Maybe the word “barbecue” just appeals to Denverites, or maybe Korean cuisine is finally earning some respect outside the growing Korean community in the metro area. No matter the reason, Korean restaurants are popping up all over town — and not just in hidden strip malls in the suburbs.
In this week’s Ethniche, we visited Hororok Mandarin Noodle House, at 12203 East Iliff Avenue in Aurora, which specializes in Korean soups, noodle bowls and fried rice influenced by Chinese immigrants who settled in Korea in the last century. But at Hororok, you won’t find grilled pork and beef loaded with salty, tangy, tongue-searing spices typical of popular Korean barbecues with tabletop grills that allow you to sear your own meat. For that you’ll have to go places like Seoul BBQ & Sushi, at 2080 South Havana Street, or Dae Gee, which got its start in Arvada before opening outposts at 827 Colorado Boulevard and 460 Broadway, both within Denver city limits.

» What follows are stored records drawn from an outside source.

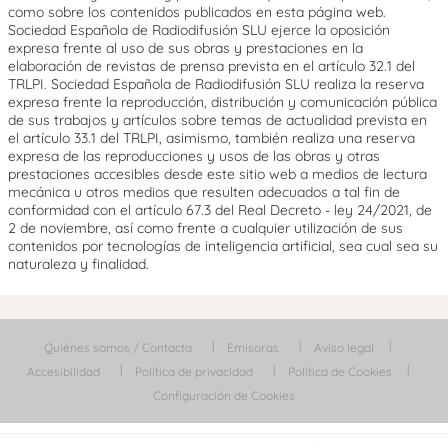
como sobre los contenidos publicados en esta página web.
Sociedad Española de Radiodifusión SLU ejerce la oposición
expresa frente al uso de sus obras y prestaciones en la
elaboración de revistas de prensa prevista en el artículo 32.1 del
TRLPI. Sociedad Española de Radiodifusión SLU realiza la reserva
expresa frente la reproducción, distribución y comunicación pública
de sus trabajos y artículos sobre temas de actualidad prevista en
el artículo 33.1 del TRLPI, asimismo, también realiza una reserva
expresa de las reproducciones y usos de las obras y otras
prestaciones accesibles desde este sitio web a medios de lectura
mecánica u otros medios que resulten adecuados a tal fin de
conformidad con el artículo 67.3 del Real Decreto - ley 24/2021, de
2 de noviembre, así como frente a cualquier utilización de sus
contenidos por tecnologías de inteligencia artificial, sea cual sea su
naturaleza y finalidad.
Quiénes somos / Contacta
Emisoras
Aviso legal
Accesibilidad
Política de privacidad
Política de Cookies
Configuración de Cookies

Those who live a little farther east will be happy to know that Dae Gee owner Joseph Kim has taken on the competition in Aurora with a new restaurant at 1910 South Havana Street (in what was previously another Korean eatery, Han Kang) that just opened last week. And in the same shopping center, Angry Chicken Bar & Grill will soon be turning out Korean fried chicken (which is surprisingly hard to find in the metro area) in several heat levels in the former Whispers space, at 1930 South Havana.

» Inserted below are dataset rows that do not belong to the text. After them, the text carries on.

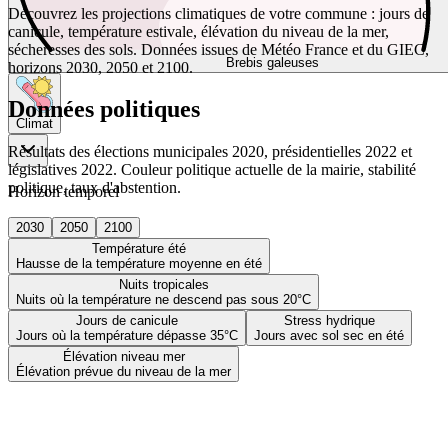
Découvrez les projections climatiques de votre commune : jours de
canicule, température estivale, élévation du niveau de la mer,
sécheresses des sols. Données issues de Météo France et du GIEC,
Brebis galeuses
horizons 2030, 2050 et 2100.
Données politiques
Climat
Résultats des élections municipales 2020, présidentielles 2022 et
législatives 2022. Couleur politique actuelle de la mairie, stabilité
politique, taux d'abstention.
Horizon temporel
2030
2050
2100
Température été
Hausse de la température moyenne en été
Nuits tropicales
Nuits où la température ne descend pas sous 20°C
Jours de canicule
Stress hydrique
Jours où la température dépasse 35°C
Jours avec sol sec en été
Élévation niveau mer
Élévation prévue du niveau de la mer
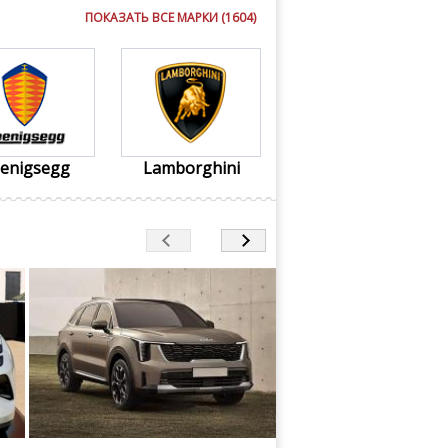
ПОКАЗАТЬ ВСЕ МАРКИ (1604)
enigsegg
Lamborghini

Korean barbecue is also invading the heart of downtown: Ssäm BBQ is in the midst of its soft opening, with a grand opening soon to follow, at 1600 Champa Street, in the old Pho 79 spot. This isn’t your typical food court, though, since full bars — like the one at neighbor Diego’s Mexican Food & Tequila Bar — are part of the setup, and you don’t have to jockey in counter-service lines with your plastic tray.
Ssäm BBQ’s main offering is the namesake ssam, grilled meats (spicy pork, pork belly, bulgogi and galbi, in this case) wrapped in lettuce and served with ssamjang sauce and other condiments. The restaurant also offers rice and noodle dishes, soups that come simmering in hot stone bowls, and the iconic bibimbap, with a crust of rice that pops and crackles beneath julienned vegetables, soft slices of beef and an egg yolk.
For barbecue lovers, now is as good a time as any to take a detour from the Deep South for a taste of the Far East in Denver.